Microsoft Codename “Cloud Numerics” Lab Refresh

We are announcing a refresh of the Microsoft Codename "Cloud Numerics" Lab. We want to thank everyone who participated in the initial lab, we amassed and used your feedback to make improvements and add exciting features. Your participation is what makes this lab a success. Thank you.

Here’s what is new in the refresh:

Improved user experience: through more actionable exception messages, a refactoring of the probability distribution function APIs, and better and more actionable feedback in the deployment utility. In addition, the deployment process time has decreased and the installer supports installation on a on-premises Windows HPC Cluster. All up, this refresh provides for a more efficient way of writing and deploying “Cloud Numerics” applications to Windows Azure.

More scale-out enabled functions: more algorithms are enabled to work on distributed arrays. This significantly increases the breadth and depth of big data algorithms that can be developed using “Cloud Numerics” Lab. Scale-out functionality was added in the following areas: Fourier transforms, linear algebra, descriptive statistics, pattern recognition, random sampling, similarity measures, set operations, and matrix math.

Array indexing and manipulation: a large part of any data analytics application concerns handling and preparing data to be in the right shape and have the right content. With this refresh “Cloud Numerics” adds advanced array indexing enabling users to easily and efficiently set and extract subsets of arrays and to apply Boolean filters.

Sparse data structures and algorithms: much of the real-world big data sets are sparse —not every field in a table has a value. With this refresh of the lab we introduce a distributed sparse matrix structure to hold these datasets and introduce core sparse linear algebra functions enabling scenarios such as document classification, collaborative filtering, etc.

Apply/Sweep framework: in addition to the built-in parallelism the “Cloud Numerics” Lab, this refresh now exposes a set of APIs to enable embarrassingly parallel patterns. The Apply framework enables applying arbitrary serializable .NET code to each element of an array or to each row or column of an array. The framework also provides a set of expert level interfaces to define arbitrary array splits. The Sweep framework performs as its name implies —this framework enables distributed parameter sweeps across a set of nodes allowing for better execution times.

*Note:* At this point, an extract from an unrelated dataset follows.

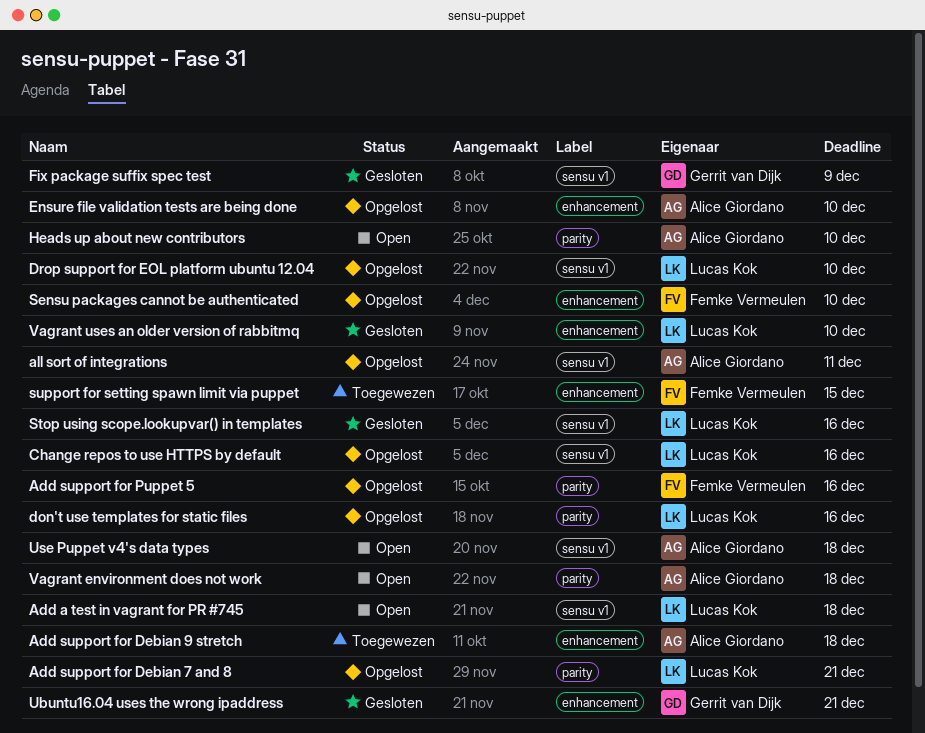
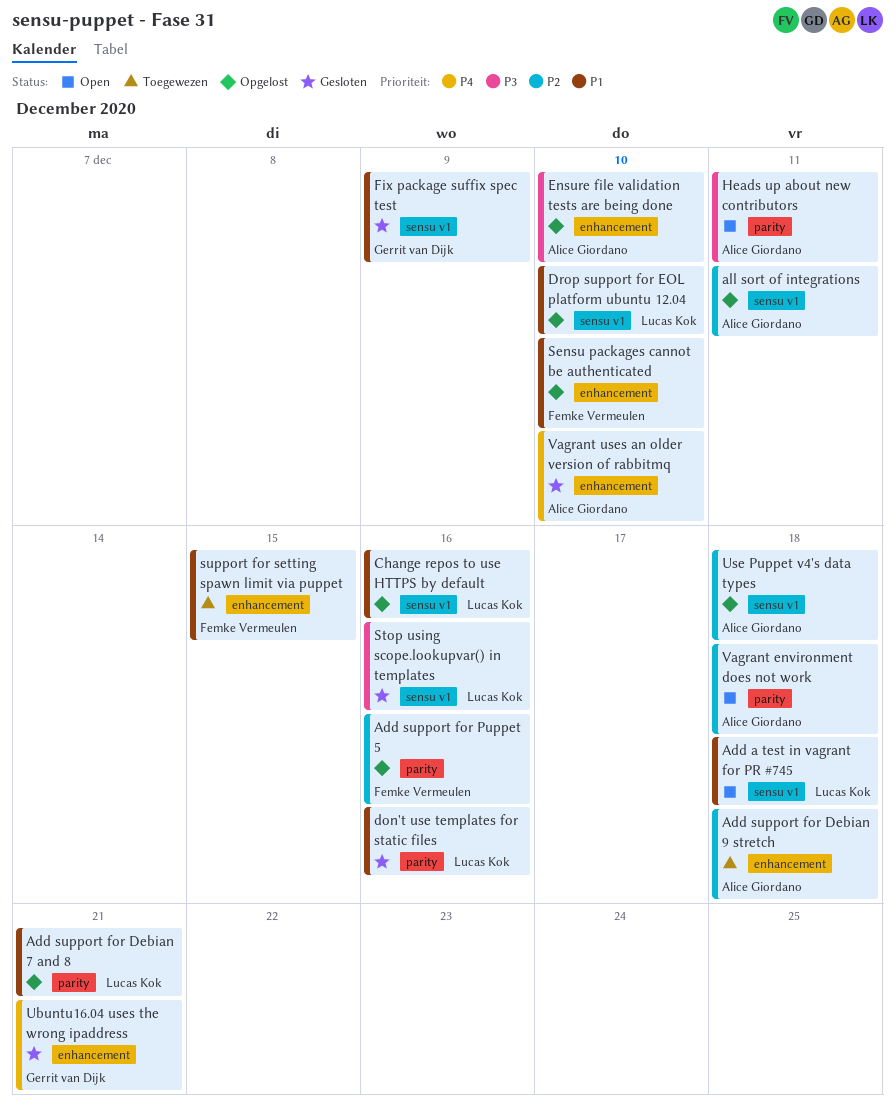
don't use templates for static files, status: Opgelost -> Gesloten
Heads up about new contributors, due: Dec 10 -> Dec 11
Use Puppet v4's data types, status: Open -> Opgelost
Vagrant uses an older version of rabbitmq, owner: Lucas Kok -> Alice Giordano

Improved IO functionality: we added more parallel readers to enable out of the box data ingress from Windows Azure storage and introduced parallel writers.

Documentation: we introduced detailed mathematical descriptions of more than half of the algorithms using print-quality formulae and best-of-web equation rendering that help clarify algorithm mathematical definition and method behavior. In addition, we updated the “Getting Started” wiki, and we added conceptual documentation for the “Cloud Numerics” help that includes the programming model, the new Apply framework, IO, and so on.

 

Stay tuned for upcoming blog posts:

  • F# : We’ll be distributing a F# add-in for “Cloud Numerics” soon. The add-in exposes the “Cloud Numerics” APIs in a more functional manner, introduces operators, such as matrix multiply, and F# style constructors for and indexing on “Cloud Numerics” arrays.
  • Text analytics using sparse data structures

Do you want to learn more about Microsoft Codename “Cloud Numerics” Lab? Please visit us on our SQL Azure Labs home page, take a deeper look at the Getting Started material and Sign Up to get access to the installer. Let us know what you think by sending us email at cnumerics-feedback@microsoft.com.

The “Cloud Numerics” refresh depends on the newly released Azure SDK 1.7 and Microsoft HPC Server R2 SP4. It does not provide support for the Visual Studio 2012 RC.